Semantic segmentation is crucial for autonomous driving as the pixel-wise classification of the surrounding scene images is the main input in the scene understanding stage. With the development of deep learning technology and the impressive hardware capabilities, semantic segmentation has seen an important improvement towards higher segmentation accuracy. However, an efficient sematic segmentation model is needed for real-time applications such as autonomous driving. In this paper, we discover the potential of employing the design principles of two deep learning models, namely PSPNet and EfficientNet to produce a high accurate and efficient convolutional autoencoder model for semantic segmentation.
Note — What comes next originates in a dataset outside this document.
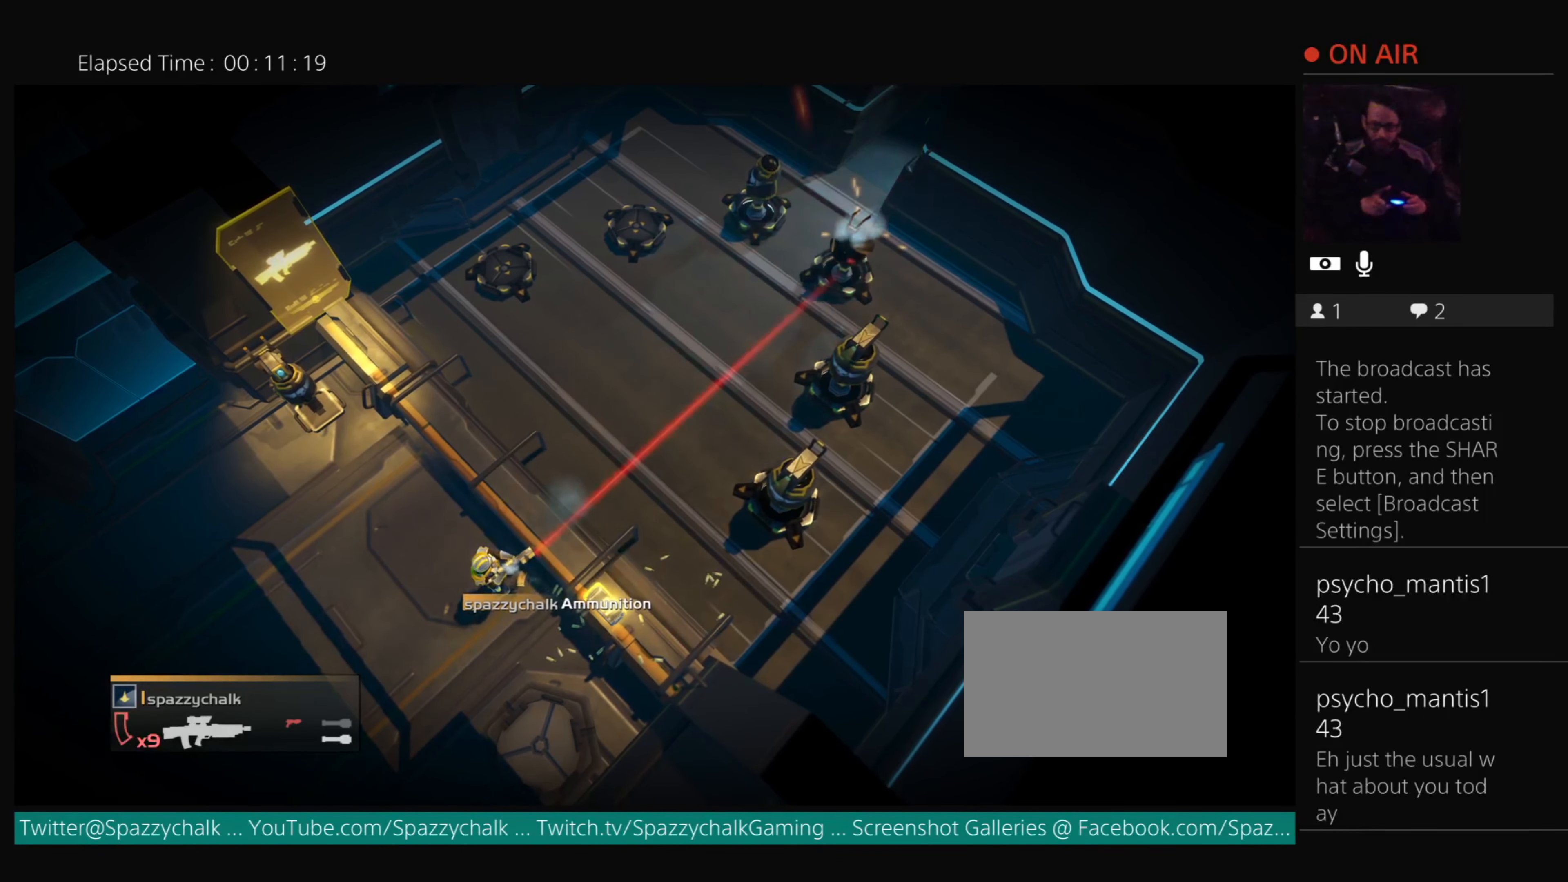
{"buttons": [], "events": [[301, "R2", "up"]]}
Also, we benefit from data augmentation for better model training. Our experiment on CamVid dataset produces optimistic results and the comparison with other mainstream semantic segmentation models justifies the used approach.

Abstract Image

深度神经网络结构在道路场景语义分割中的应用
语义分割对于自动驾驶至关重要,因为对周围场景图像的逐像素分类是场景理解阶段的主要输入。随着深度学习技术的发展和令人印象深刻的硬件能力,语义分割已经看到了一个重要的改进,以更高的分割精度。然而,自动驾驶等实时应用需要高效的语义分割模型。在本文中,我们发现了利用两个深度学习模型(即PSPNet和EfficientNet)的设计原则来产生高精度和高效的卷积自编码器模型用于语义分割的潜力。此外,我们还可以从数据增强中受益,以便更好地进行模型训练。我们在CamVid数据集上的实验产生了乐观的结果,并与其他主流语义分割模型进行了比较,证明了所使用的方法是正确的。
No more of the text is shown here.